How many races are there?
For clarification I’m not referring to the Tour De France, a marathon or an ironman competition. I’m talking about humanity. When it comes to human beings, how many races can they be divided into?
Ready for the answer?
One. That’s right: one race.
Sources outside of the church have affirmed this in recent years, but the Bible has made it clear from the beginning.
Acts 17:26 says, “And he [God] made from one man every nation of mankind to live on all the face of the earth….”

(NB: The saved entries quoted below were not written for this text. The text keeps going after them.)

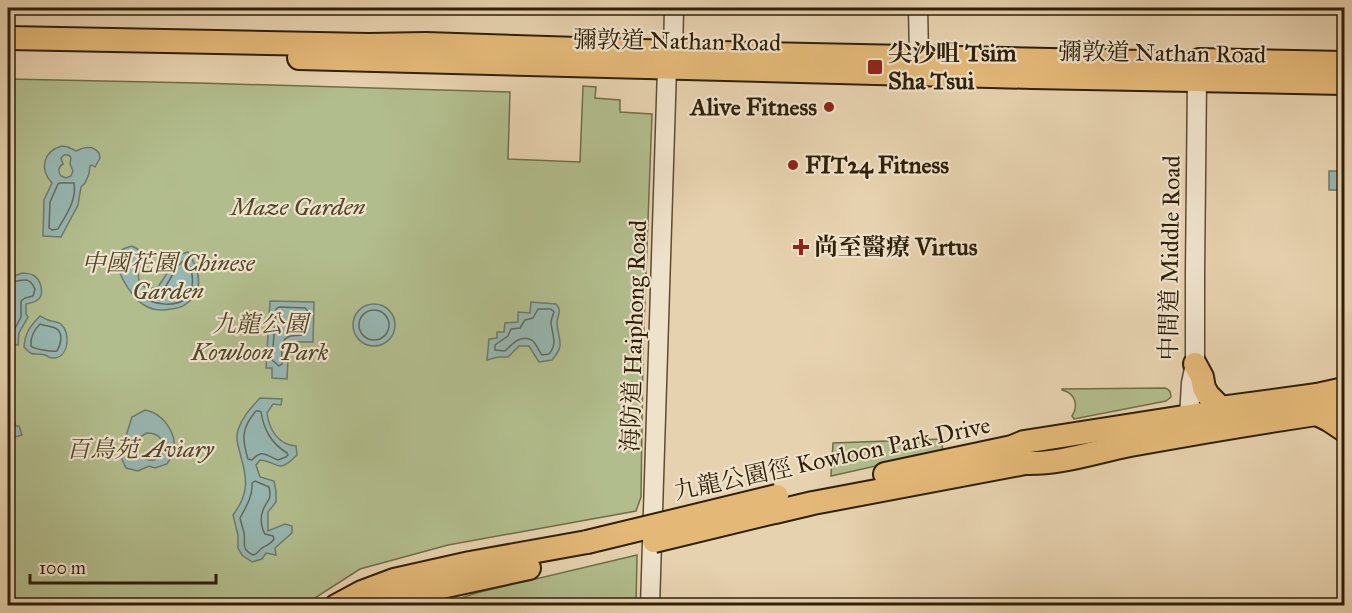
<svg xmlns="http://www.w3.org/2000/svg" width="1352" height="613" font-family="'IM FELL Great Primer','Noto Serif TC',serif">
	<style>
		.green { fill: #b2bd8d; stroke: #706e4a; stroke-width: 1.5 }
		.water { fill: #97b6b1; stroke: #6d7a6d; stroke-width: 1.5; fill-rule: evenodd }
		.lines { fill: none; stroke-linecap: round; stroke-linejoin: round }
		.shore { stroke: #636a5c; stroke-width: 1.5 }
		.minor-casing { stroke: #5d4c32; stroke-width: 21 }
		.major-casing { stroke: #2f1f08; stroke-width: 26 }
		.minor { stroke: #efe2cb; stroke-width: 18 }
		.major { stroke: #e4b978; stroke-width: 22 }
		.major-bridge-casing { stroke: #2f1f08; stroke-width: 26; stroke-linecap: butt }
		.major-bridge { stroke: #e4b978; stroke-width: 22 }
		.poi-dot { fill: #8f2418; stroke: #efe2cb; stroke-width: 2 }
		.labels { text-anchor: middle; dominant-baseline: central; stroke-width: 4.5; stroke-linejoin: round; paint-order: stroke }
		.street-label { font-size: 24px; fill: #2f1f08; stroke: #efe2cb }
		.poi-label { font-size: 24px; font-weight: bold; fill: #2f1f08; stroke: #efe2cb; text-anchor: start }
		.park-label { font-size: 24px; font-style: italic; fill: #504629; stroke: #efe2cb }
	</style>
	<rect width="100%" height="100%" fill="#e7d2af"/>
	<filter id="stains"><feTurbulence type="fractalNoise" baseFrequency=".00333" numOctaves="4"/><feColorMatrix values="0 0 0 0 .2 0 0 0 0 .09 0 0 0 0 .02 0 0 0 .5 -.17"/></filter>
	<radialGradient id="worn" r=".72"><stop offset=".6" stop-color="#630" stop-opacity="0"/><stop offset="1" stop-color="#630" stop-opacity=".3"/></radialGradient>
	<g class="green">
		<polygon points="8,79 199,83 510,92 508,159 580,162 583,86 596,87 595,98 620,100 620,112 652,114 643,353 641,497 636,511 448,545 360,569 304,605 8,605"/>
		<path d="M1165,388C1169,389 1171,392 1171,397L1166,401L1074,419L1072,416C1079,405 1075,393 1062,390V389Z"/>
		<polygon points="941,439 943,451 831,476 833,443"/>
		<polygon points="637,555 636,605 439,605 480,592"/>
	</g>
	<g class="water">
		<path d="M62,146L68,147L76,151C84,147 93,145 99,153L100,158L95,167L92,165L90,166L89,174L85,183L81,187L78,205L61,237L43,236L44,200L52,183C39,169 43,151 62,146ZM64,155H69L71,158L70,164L73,171L71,176L66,178L61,176C58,172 58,167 63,164L61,158Z"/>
		<rect x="1329" y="171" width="15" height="19"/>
		<path d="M132,246L141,251L144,260L138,272L139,282L147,289L158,287L179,255L188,252C196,265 204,282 194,296C188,304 182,308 171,309C162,311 152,310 144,305C131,297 107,262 123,249C123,249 131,246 132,246Z"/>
		<path d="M22,273C24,273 32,274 33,275C41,279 46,296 36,301C33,303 30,303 26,304V314L28,317L19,333L18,345L8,343V276L12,277Z"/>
		<polygon points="270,301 314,302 313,342 289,342 287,379 272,378 272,368 266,368"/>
		<path d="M531,302L556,304C563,312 557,314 557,323C558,341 566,344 552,360L539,362L529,346H519L508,357H498L487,360L489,339L497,338V332H504L505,323L518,322V312L530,313Z"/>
		<circle cx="374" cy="325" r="21"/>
		<path d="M40,316C42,317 45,319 48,320C53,322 57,321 61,324C71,333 69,357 54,358C48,358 50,357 45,355C33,352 34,358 24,347C25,333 30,326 40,316Z"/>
		<path d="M260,398L282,399L281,405L273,404L267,413C269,429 278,445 296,446L297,455C276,476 279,461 260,460L256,465L260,477L274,481L276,491V502L268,512V531L285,524L292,526V533L275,548L276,555L266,553L262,559L252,562L242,555L238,548V535L233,515C248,495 248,481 241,457C239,447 235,440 238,430C242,417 251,408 260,398Z"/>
		<polygon points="8,406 9,406 11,416 13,416 16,426 19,426 22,435 8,439"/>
		<path d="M145,410C163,413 177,433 174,451C173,456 169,460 167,464L155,468L149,466L138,471L126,468L120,455L132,417ZM147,433C157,433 161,437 164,446C158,479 117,446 147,433Z"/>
	</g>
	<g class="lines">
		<g class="shore">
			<path d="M60,183H74C77,200 66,215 58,229L52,230L49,228L50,202L58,184Z"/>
			<path d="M184,260H186C194,271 196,291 184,300C173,307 157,304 147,300L146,297L147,295L160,293L163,291L177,267Z"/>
			<path d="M8,282C20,283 28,273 35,289L33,296L25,298L21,301V317L14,330L12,336L8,338"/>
			<path d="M279,307L305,308L308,311L307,334C301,336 297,335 291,336C279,338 282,354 282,364L279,366L272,360L276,309Z"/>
			<path d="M538,309H551L554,312C553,315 551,319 551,323C552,334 558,344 549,354L542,355C539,351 536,344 533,341C522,333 512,344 505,351L495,350V345L508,336L511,329L520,328L525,320L533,318Z"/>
			<circle cx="374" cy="325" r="15"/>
			<path d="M40,324C44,326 51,326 55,328C64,332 61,344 57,351C52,352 34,349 31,346C30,337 34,330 40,324Z"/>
			<path d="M256,411H259L261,412C264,430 271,443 287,453L288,455L286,457L278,460C266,456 263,448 252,460L248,459C242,439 241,428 256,411Z"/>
			<path d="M255,481L269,487C272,502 267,499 263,510C260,517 261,528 265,534L273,536L274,539C271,544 267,545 262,548C258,551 258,554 253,555C240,548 246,544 244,533C243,528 241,523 240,518C246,507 253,496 252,483Z"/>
		</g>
		<defs>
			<g id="minor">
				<polyline points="918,8 919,56"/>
				<polyline points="1185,428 1189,417 1191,383 1195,364 1195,273 1197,80"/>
				<polyline points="650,606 667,68 667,63 673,55 674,8"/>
			</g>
			<g id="major">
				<polyline points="8,38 369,45 426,44 673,52 1190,63 1199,60 1344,63"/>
				<polyline points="299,58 1032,77 1344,83"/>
				<polyline points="1195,364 1202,377 1204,388 1208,395 1221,408"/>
				<polyline points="1317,414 1329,420 1344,430"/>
				<polyline points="885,474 1012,447 1024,442 1209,413 1221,408 1317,395 1344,389"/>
				<path d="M775,512L813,503L1025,463C1062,464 1094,452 1130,445C1201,432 1273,420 1344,410"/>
				<polyline points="336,606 362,592 394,580 470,563 587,542"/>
				<polyline points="373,606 400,596 529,568"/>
			</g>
		</defs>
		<use href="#minor" class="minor-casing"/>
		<use href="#major" class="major-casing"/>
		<use href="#minor" class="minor"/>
		<use href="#major" class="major"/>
		<defs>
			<g id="major-bridge">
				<polyline points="654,541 774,512"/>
				<polyline points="587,542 777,496"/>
			</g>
		</defs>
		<use href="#major-bridge" class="major-bridge-casing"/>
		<use href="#major-bridge" class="major-bridge"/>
	</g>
	<g class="poi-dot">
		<rect x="867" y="59" width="16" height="16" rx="3"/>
		<circle cx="829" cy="107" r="6"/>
		<circle cx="793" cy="165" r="6"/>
		<path d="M798 238h6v6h6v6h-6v6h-6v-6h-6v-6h6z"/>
	</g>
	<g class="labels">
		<g class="street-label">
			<text transform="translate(677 41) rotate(1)">彌敦道 Nathan Road</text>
			<text transform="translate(1162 53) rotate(1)">彌敦道 Nathan Road</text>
			<text transform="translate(1170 258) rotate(-89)">中間道 Middle Road</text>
			<text transform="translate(634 336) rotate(-88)">海防道 Haiphong Road</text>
			<text transform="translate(832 458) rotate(-12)">九龍公園徑 Kowloon Park Drive</text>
		</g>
		<g class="poi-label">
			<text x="888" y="53">尖沙咀 Tsim<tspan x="888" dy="28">Sha Tsui</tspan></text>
			<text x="817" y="107" text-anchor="end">Alive Fitness</text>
			<text x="805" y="165">FIT24 Fitness</text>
			<text x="814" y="247">尚至醫療 Virtus</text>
		</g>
		<g class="park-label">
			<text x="298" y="207">Maze Garden</text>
			<text x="168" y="263">中國花園 Chinese<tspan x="168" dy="28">Garden</tspan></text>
			<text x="260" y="324">九龍公園<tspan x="260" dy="28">Kowloon Park</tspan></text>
			<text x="140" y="449">百鳥苑 Aviary</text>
		</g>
	</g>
	<rect width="1352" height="613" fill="none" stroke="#e7d2af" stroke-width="30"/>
	<rect x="9" y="9" width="1334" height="595" fill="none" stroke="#2f1f08" stroke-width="3"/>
	<rect x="15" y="15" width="1322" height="583" fill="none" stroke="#2f1f08" stroke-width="1.5"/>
	<path d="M30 574v9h186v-9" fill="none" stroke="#2f1f08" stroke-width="3"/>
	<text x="39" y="574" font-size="18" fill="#2f1f08" stroke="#efe2cb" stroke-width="4.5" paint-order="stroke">100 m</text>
	<rect width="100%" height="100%" filter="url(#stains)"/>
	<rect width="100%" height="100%" fill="url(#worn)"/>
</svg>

The New King James version phrases the same verse this way: “He [God] has made from one blood every nation…”
One man. One blood.
That’s what the Human Genome Project can corroborate even if it can’t fully explain. All human DNA points back to a shared ancestry. While secular theorists claim it results from eons of evolutionary pairing down of the species, Bible believers know human ancestry began with one man, one blood. We all come from Adam and are descendants of one of the sons of Noah.
So if we are all one race, what then is racism?
Racism, as I understand the term, is the perpetuated lie that there are different races of people, some more important or valuable than others. This is an evil thought (Mark 7:21), sinful partiality (James 2:1-13) and hate (1 John 2:9-11; 1 John 3:15).
God created us all as humans, male and female, into His image. The color of our skin was never intended by God to be our defining mark or classification. Skin color was always meant by God to display His own unity in beautiful diversity. Sin marred that image in many ways, including the sin of classifying people into different “races.” There’s just no such thing, and the separating of people by distinct races perpetuates the sin against the image of God.
When referring to the sin of racism, remember that it is a sin of cutting up the image of God. It’s classifying some of worthy of inclusion and others as not. None of us are worthy of inclusion in the image of God, but that’s the honor He has nonetheless entrusted into every human being. We all have worth and value and should be treated with dignity, respect and honor.
One of the greatest images of the Civil Rights Movement, in my opinion, is the parade of black men wearing sandwich boards with the message, “I am a Man.” That’s spot on true to God’s Word. The truth has not changed. May God help us to honor the men and women in front of us with the dignity, respect and honor they are due as image bearers of God.